** Your assignment **
Look through the material below. Return exactly the lines from the one with "Page size: 1500x1125." through the one with "Identify the document", both included.

** Data to examine **
-.-.-

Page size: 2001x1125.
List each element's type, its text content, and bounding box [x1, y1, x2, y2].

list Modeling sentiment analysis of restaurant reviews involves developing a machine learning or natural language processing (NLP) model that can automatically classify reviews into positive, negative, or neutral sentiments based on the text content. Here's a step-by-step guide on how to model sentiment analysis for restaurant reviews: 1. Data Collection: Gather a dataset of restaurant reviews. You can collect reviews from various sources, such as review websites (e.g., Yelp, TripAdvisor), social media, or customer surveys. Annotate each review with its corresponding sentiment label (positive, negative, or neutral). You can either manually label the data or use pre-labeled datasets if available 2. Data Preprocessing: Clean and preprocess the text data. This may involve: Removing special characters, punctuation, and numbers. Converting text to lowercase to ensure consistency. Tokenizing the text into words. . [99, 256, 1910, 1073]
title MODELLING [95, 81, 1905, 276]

-.-.-

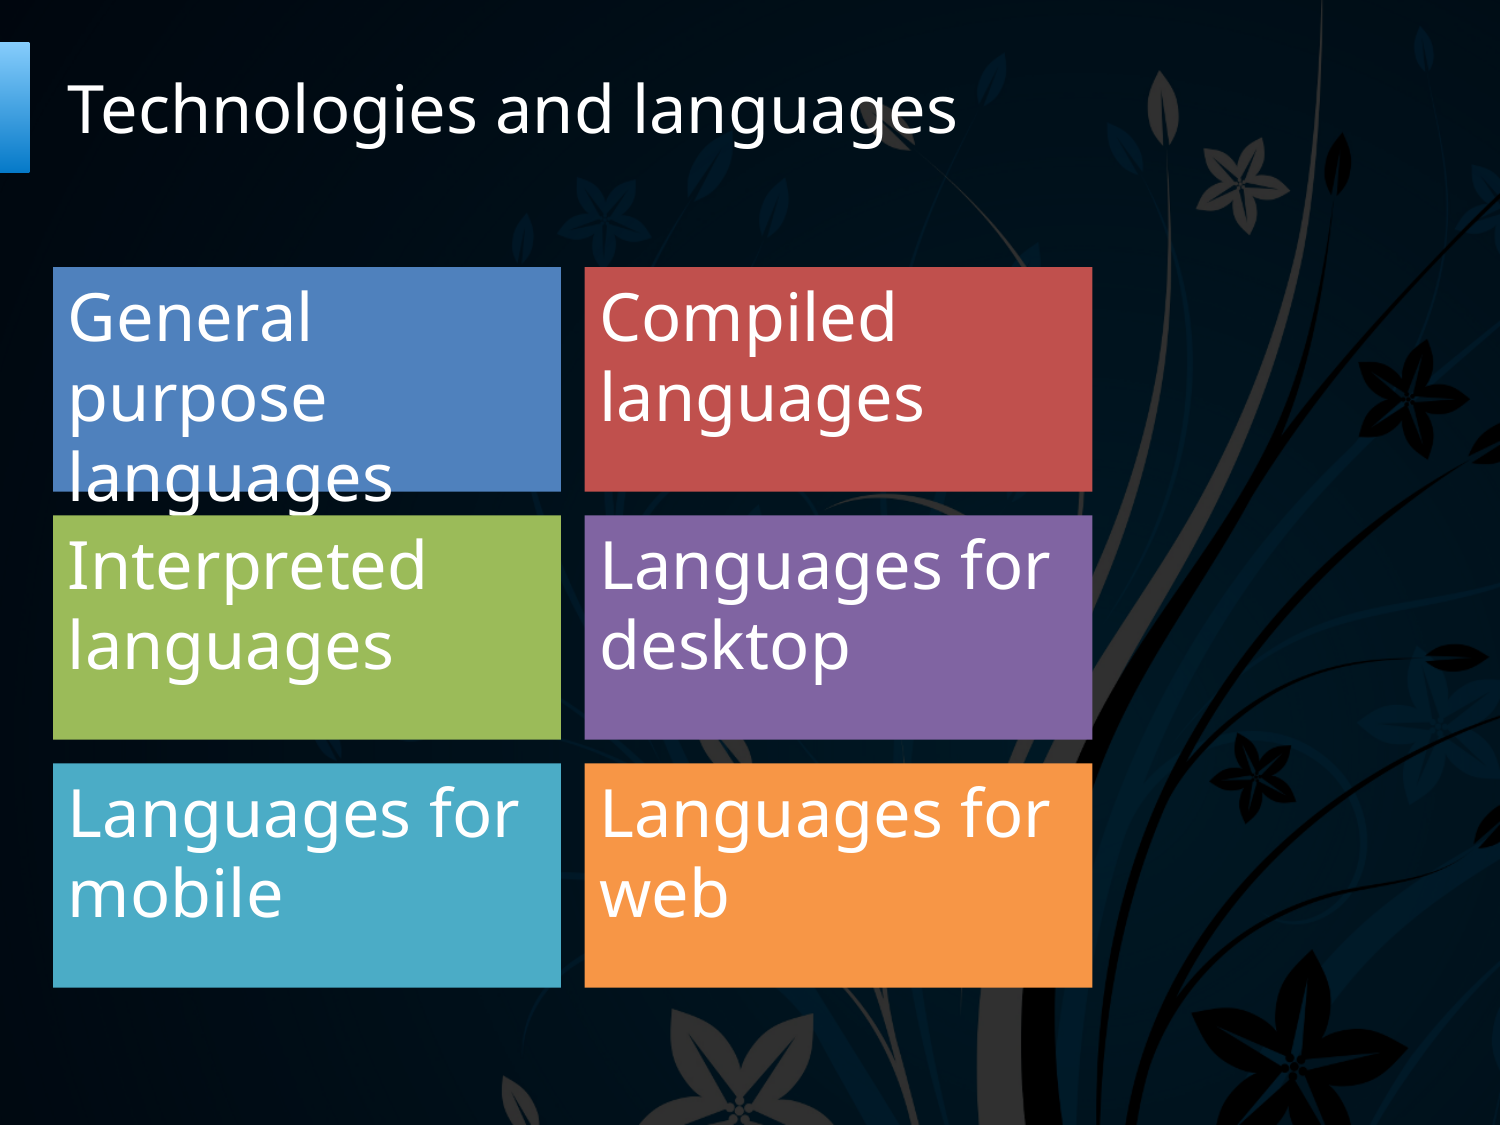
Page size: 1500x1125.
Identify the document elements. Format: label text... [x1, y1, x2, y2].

-.-.-

** Answer box **
Page size: 1500x1125.
Identify the document elements. Format: label text... [x1, y1, x2, y2].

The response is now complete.